### Prompt
Return every line of text in each of the entries below word for word, with no changes to spelling or line breaks. Leave the pictures out of your answer.

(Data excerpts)

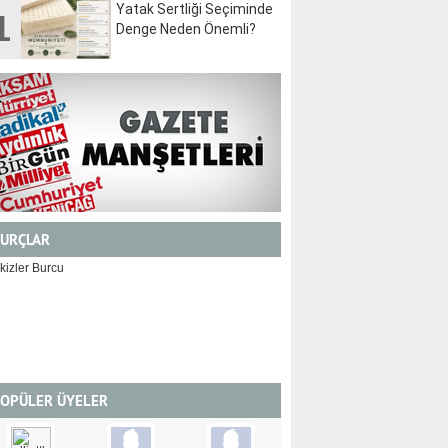
Yatak Sertliği Seçiminde
1
Denge Neden Önemli?
URÇLAR
İKİZLER
YENGEÇ
OPÜLER ÜYELER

### Exercise output
Yatak Sertliği Seçiminde
1
Denge Neden Önemli?
URÇLAR
İKİZLER
YENGEÇ
OPÜLER ÜYELER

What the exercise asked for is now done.